Entries taken from a collection
━━━
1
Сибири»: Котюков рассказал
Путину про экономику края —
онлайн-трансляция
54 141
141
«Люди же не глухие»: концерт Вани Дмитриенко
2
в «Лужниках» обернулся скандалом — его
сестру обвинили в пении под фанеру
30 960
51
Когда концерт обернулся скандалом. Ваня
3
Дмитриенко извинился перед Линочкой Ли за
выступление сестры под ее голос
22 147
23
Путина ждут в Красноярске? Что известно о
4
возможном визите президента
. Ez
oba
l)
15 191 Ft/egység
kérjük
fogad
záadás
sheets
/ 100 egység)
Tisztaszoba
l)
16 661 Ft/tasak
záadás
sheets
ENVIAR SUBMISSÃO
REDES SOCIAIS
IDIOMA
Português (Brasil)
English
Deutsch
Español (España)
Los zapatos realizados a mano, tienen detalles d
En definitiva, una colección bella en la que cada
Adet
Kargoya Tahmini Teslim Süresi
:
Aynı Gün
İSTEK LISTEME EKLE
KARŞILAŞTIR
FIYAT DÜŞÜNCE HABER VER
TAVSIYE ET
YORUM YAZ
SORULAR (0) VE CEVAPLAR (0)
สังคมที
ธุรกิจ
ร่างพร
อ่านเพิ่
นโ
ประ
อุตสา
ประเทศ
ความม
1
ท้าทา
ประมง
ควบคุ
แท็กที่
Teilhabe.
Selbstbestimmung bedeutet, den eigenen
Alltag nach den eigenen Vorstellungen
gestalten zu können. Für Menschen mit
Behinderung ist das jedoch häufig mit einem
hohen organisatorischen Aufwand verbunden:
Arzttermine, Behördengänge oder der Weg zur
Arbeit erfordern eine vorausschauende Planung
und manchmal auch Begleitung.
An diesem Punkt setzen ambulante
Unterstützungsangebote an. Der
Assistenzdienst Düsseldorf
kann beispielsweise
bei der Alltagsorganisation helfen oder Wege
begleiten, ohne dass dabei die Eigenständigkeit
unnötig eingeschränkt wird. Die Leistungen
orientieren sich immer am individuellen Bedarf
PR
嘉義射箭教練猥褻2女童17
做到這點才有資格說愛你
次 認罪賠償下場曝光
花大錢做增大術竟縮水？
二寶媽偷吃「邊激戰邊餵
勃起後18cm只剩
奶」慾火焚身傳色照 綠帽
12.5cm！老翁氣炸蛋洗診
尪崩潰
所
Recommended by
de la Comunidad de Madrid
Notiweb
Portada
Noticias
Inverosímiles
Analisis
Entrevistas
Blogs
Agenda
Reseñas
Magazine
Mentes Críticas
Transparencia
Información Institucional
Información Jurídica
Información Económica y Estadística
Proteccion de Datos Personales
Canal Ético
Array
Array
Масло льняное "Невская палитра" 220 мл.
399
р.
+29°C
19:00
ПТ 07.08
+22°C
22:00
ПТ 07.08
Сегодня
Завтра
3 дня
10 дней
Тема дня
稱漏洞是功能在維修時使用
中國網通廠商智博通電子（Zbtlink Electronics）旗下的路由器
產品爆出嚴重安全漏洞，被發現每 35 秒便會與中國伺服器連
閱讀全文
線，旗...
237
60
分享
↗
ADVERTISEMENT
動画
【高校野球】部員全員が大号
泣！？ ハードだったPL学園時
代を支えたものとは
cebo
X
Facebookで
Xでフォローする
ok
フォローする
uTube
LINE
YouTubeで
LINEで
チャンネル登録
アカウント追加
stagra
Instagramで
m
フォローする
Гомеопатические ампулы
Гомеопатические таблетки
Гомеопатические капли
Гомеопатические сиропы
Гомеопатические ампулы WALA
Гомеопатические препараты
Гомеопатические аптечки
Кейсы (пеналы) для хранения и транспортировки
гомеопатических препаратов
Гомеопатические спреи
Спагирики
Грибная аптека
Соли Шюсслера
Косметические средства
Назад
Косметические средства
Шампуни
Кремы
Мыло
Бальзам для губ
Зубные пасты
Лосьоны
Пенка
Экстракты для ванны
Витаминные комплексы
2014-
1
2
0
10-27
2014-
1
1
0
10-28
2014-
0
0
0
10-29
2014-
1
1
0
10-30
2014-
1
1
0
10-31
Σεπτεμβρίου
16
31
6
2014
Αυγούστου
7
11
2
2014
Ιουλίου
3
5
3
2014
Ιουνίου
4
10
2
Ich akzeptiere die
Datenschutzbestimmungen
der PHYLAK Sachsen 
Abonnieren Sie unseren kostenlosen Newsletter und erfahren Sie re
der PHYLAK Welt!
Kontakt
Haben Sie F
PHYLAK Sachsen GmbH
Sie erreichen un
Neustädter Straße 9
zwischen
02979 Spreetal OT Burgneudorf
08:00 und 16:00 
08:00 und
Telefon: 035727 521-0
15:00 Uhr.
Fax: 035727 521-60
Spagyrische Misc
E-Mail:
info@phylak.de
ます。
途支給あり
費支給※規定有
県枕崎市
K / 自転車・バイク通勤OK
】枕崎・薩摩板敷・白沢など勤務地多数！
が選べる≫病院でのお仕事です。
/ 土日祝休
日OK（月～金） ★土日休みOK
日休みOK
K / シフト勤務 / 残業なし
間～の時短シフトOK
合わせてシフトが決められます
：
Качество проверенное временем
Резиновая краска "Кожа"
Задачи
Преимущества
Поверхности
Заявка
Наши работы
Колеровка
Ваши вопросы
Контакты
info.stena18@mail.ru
━━━
Restate word for word each line of the data from the one with "Abonnieren Sie unseren" to the last, keeping both ends.

Abonnieren Sie unseren kostenlosen Newsletter und erfahren Sie re
der PHYLAK Welt!
Kontakt
Haben Sie F
PHYLAK Sachsen GmbH
Sie erreichen un
Neustädter Straße 9
zwischen
02979 Spreetal OT Burgneudorf
08:00 und 16:00 
08:00 und
Telefon: 035727 521-0
15:00 Uhr.
Fax: 035727 521-60
Spagyrische Misc
E-Mail:
info@phylak.de
ます。
途支給あり
費支給※規定有
県枕崎市
K / 自転車・バイク通勤OK
】枕崎・薩摩板敷・白沢など勤務地多数！
が選べる≫病院でのお仕事です。
/ 土日祝休
日OK（月～金） ★土日休みOK
日休みOK
K / シフト勤務 / 残業なし
間～の時短シフトOK
合わせてシフトが決められます
：
Качество проверенное временем
Резиновая краска "Кожа"
Задачи
Преимущества
Поверхности
Заявка
Наши работы
Колеровка
Ваши вопросы
Контакты
info.stena18@mail.ru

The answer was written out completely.